Anyone who has ever tried to quit smoking, give up sugar, start a gym routine, or hit 10,000 steps a day knows that habits can be hard to change. With the right tools, you can choose your habits and avoid a situation in which your habits control you in a negative way. 

Our team recently set to unlock our professional and personal potential by reading Atomic Habits by James Clear. The book offers a practical guide on how to create good habits and break bad ones by making incremental changes that become exponential  

James says real change comes from the compound effect of many small decisions. This can include doing two push-ups a day, waking up five minutes early, or holding a single phone call. These are described as ‘atomic habits’, revealing how miniscule changes can deliver life-altering outcomes. 

The author uncovers three simple life hacks which resonated with the team:

1. The forgotten art of habit stacking 

This concept involves using the connectedness of behaviour to build new habits. It works by identifying a current habit and then adding a new behaviour on top. For example, it could be heading to the bathroom before leaving work to change into your athletic gear to motivate you to the gym. Tying your desired behaviour into something you do every day will help create a new ‘atomic habit.’ The team observed it is critical to have as many things working in your favour as possible so you can overcome the natural challenges. We don’t get instant rewards for the harder things, so we need to create our own rewards. This could be something like creating streaks on calendars, step goals for client campaigns or personal goals, etc. 

2. The unexpected power of the two-minute rule 

The idea of creating new habits can sometimes be overwhelming. For example, if someone wants to run a marathon or read 60 books in one year, that large target can seem unattainable. So, it can help to chunk your efforts down into habits that take less than two minutes. For example, running for two minutes or reading just three pages of a book. By making habits that seem hard feel easier, you can integrate them into your life more successfullySoon, two minutes of running can turn into 20 minutes and then two hours; reading three pages before bed will become three chapters a day and then three books a fortnight.  

In the marketing and PR world, this rule could help newer professionals build their careers by forming good habits to become a nimbler operator in the sector. If a person’s goal is to call clients or journalists more often, the two-minute rule could see them start with making just one phone call per day. 

3. Trick to entering the Goldilockszone 

The Goldilocks rule states that humans experience peak motivation when working on tasks that are right on the edge of the current abilities. As habits become routine, they become less interesting and less satisfying, meaning we get bored. People experience burnout if they don’t proactively change work habits by reviewing practices or setting goals.  

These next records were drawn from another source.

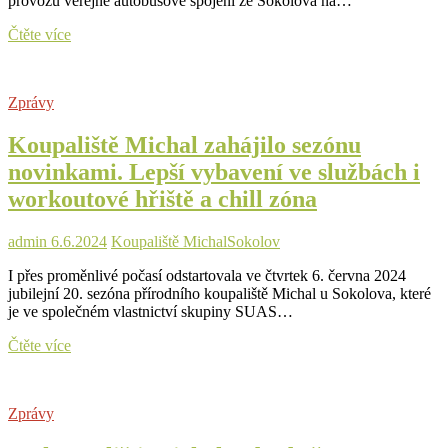
provozu veřejné autobusové spojení ze Sokolova na…
Na
Čtěte více
koupaliště
Michal
a
Zprávy
zpět
do
Koupaliště Michal zahájilo sezónu
Sokolova
bude
novinkami. Lepší vybavení ve službách i
opět
workoutové hřiště a chill zóna
jezdit
letní
autobus
admin
6.6.2024
Koupaliště Michal
Sokolov
I přes proměnlivé počasí odstartovala ve čtvrtek 6. června 2024
jubilejní 20. sezóna přírodního koupaliště Michal u Sokolova, které
je ve společném vlastnictví skupiny SUAS…
Koupaliště
Čtěte více
Michal
zahájilo
sezónu
Zprávy
novinkami.
Lepší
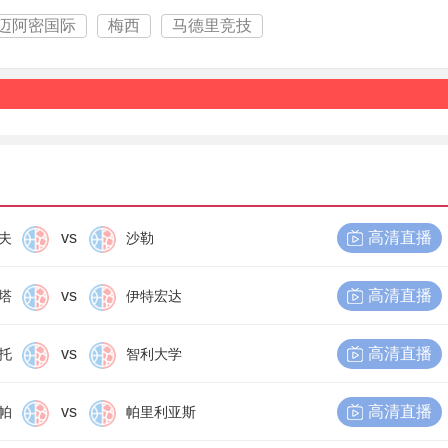
迈阿密国际
梅西
马德里竞技
vs
高清直播
夫
沙勒
vs
高清直播
塔
伊特宏达
vs
高清直播
托
智利大学
vs
高清直播
帕
帕里利亚斯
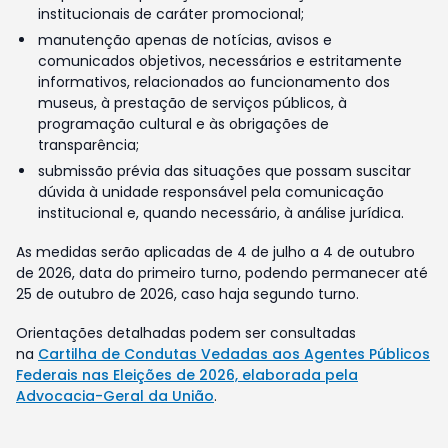
institucionais de caráter promocional;
manutenção apenas de notícias, avisos e
comunicados objetivos, necessários e estritamente
informativos, relacionados ao funcionamento dos
museus, à prestação de serviços públicos, à
programação cultural e às obrigações de
transparência;
submissão prévia das situações que possam suscitar
dúvida à unidade responsável pela comunicação
institucional e, quando necessário, à análise jurídica.
As medidas serão aplicadas de 4 de julho a 4 de outubro
de 2026, data do primeiro turno, podendo permanecer até
25 de outubro de 2026, caso haja segundo turno.
Orientações detalhadas podem ser consultadas
na
Cartilha de Condutas Vedadas aos Agentes Públicos
Federais nas Eleições de 2026, elaborada pela
Advocacia-Geral da União
.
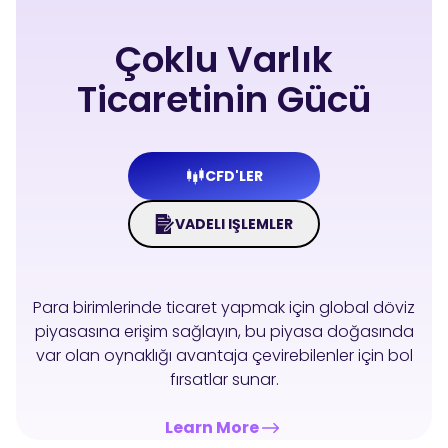
Çoklu Varlık
Ticaretinin Gücü
CFD'LER
VADELI IŞLEMLER
Para birimlerinde ticaret yapmak için global döviz
piyasasına erişim sağlayın, bu piyasa doğasında
var olan oynaklığı avantaja çevirebilenler için bol
fırsatlar sunar.
Learn More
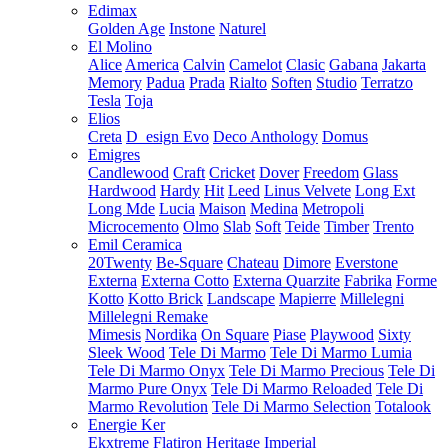
Edimax
Golden Age
Instone
Naturel
El Molino
Alice
America
Calvin
Camelot
Clasic
Gabana
Jakarta
Memory
Padua
Prada
Rialto
Soften
Studio
Terratzo
Tesla
Toja
Elios
Creta
D_esign Evo
Deco Anthology
Domus
Emigres
Candlewood
Craft
Cricket
Dover
Freedom
Glass
Hardwood
Hardy
Hit
Leed
Linus Velvete
Long Ext
Long Mde
Lucia
Maison
Medina
Metropoli
Microcemento
Olmo
Slab
Soft
Teide
Timber
Trento
Emil Ceramica
20Twenty
Be-Square
Chateau
Dimore
Everstone
Externa
Externa Cotto
Externa Quarzite
Fabrika
Forme
Kotto
Kotto Brick
Landscape
Mapierre
Millelegni
Millelegni Remake
Mimesis
Nordika
On Square
Piase
Playwood
Sixty
Sleek Wood
Tele Di Marmo
Tele Di Marmo Lumia
Tele Di Marmo Onyx
Tele Di Marmo Precious
Tele Di
Marmo Pure Onyx
Tele Di Marmo Reloaded
Tele Di
Marmo Revolution
Tele Di Marmo Selection
Totalook
Energie Ker
Ekxtreme
Flatiron
Heritage
Imperial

Overall, building good habits starts with creating small habits that have an outsized impact over months and years. Whether it’s starting a new habit or changing an old one, success comes from breaking big goals down into small, achievable actions.  

There are many ways to set atomic habits such as 

  • listing tomorrow’s priorities the day before to set up success in the morning
  • reset the room
  • have an accountability partner for your habits
  • create a habit scorecard to track your habits
  • track your streaks

In fact our team is now kicking off a 30 day habit challenge, using the streak technique identified in the book.